Quarkus Docling
This is a Quarkus extension for the Docling project. Docling simplifies document processing, parsing diverse formats — including advanced PDF understanding — and providing seamless integrations with the gen AI ecosystem.
Currently, this extension is a set of wrappers around the Docling Serve project, which exposes Docling as a REST API. It also provides a Dev Service and Dev UI integrations.
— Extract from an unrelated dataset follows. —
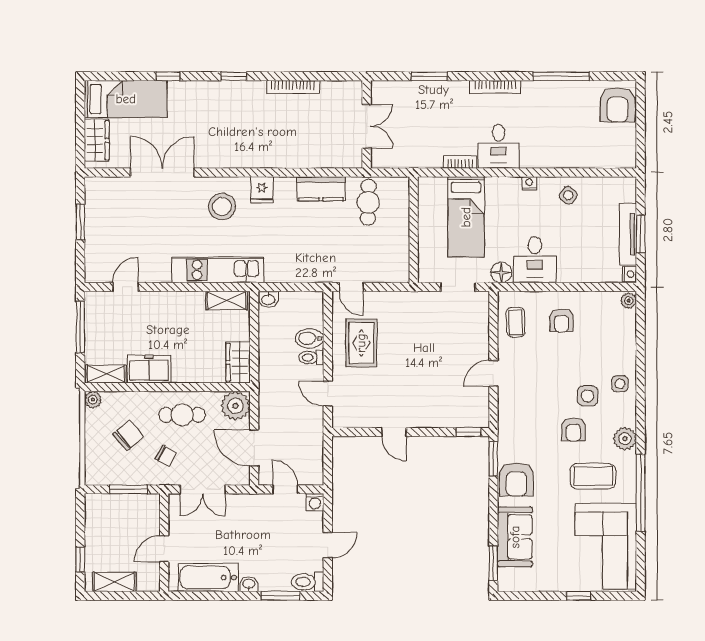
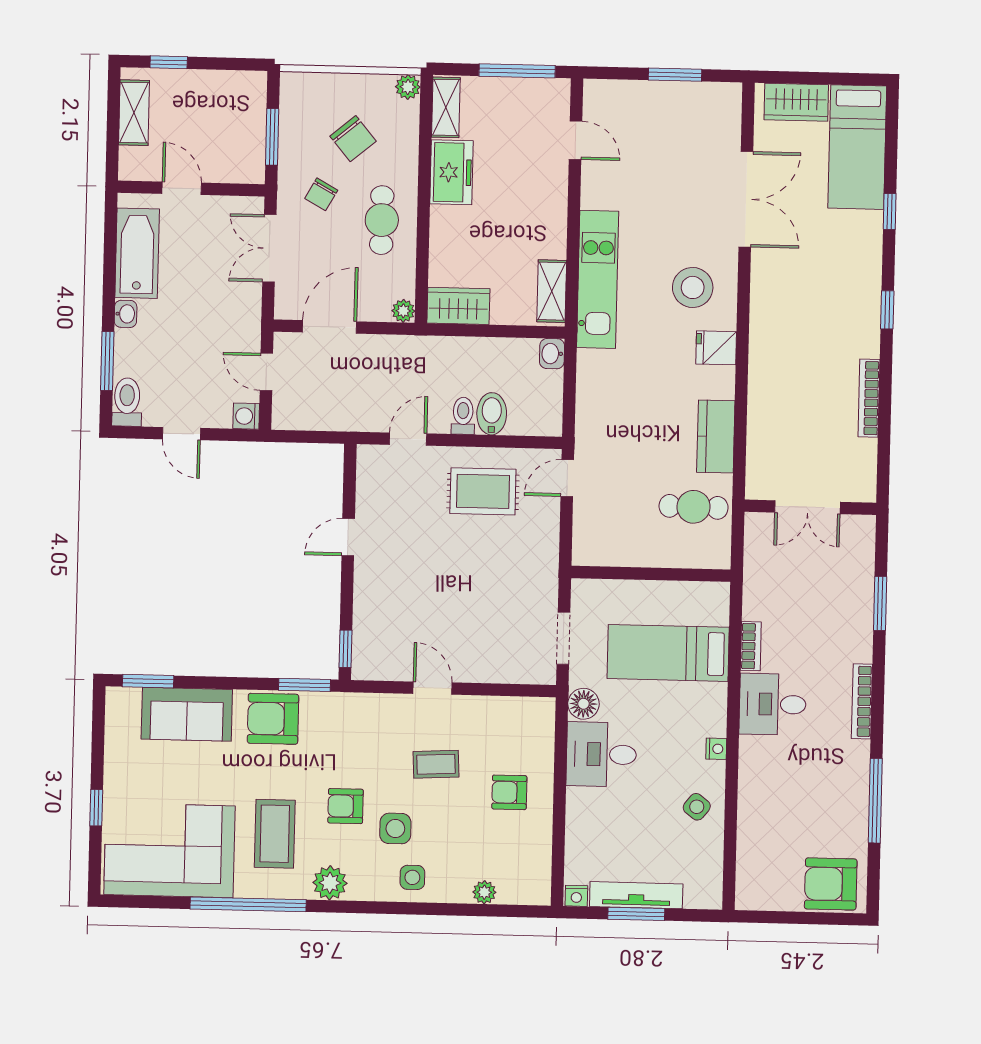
plant: (629, 301) -> (484, 892), moved
coffee table: (516, 322) -> (436, 764), moved
plant: (235, 406) -> (403, 311), width x0.53, depth x0.53
door: (285, 489) -> (266, 372), swing flipped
The eventual goal is to unify the DoclingDocument format with LangChain4j’s Document abstraction so that Docling can be used in a LangChain4j RAG pipeline for ingesting data.
Docling Features
- 
🗂️ Parsing of multiple document formats incl. PDF, DOCX, XLSX, HTML, images, and more
 - 
📑 Advanced PDF understanding incl. page layout, reading order, table structure, code, formulas, image classification, and more
 - 
🧬 Unified, expressive
DoclingDocumentrepresentation format - 
↪️ Various export formats and options, including Markdown, HTML, and lossless JSON
 - 
🔒 Local execution capabilities for sensitive data and air-gapped environments
 - 
🤖 Plug-and-play integrations incl. LangChain, LlamaIndex, Crew AI & Haystack for agentic AI
 - 
🔍 Extensive OCR support for scanned PDFs and images
 - 
🥚 Support of several Visual Language Models SmolDocling
 - 
💻 Simple and convenient CLI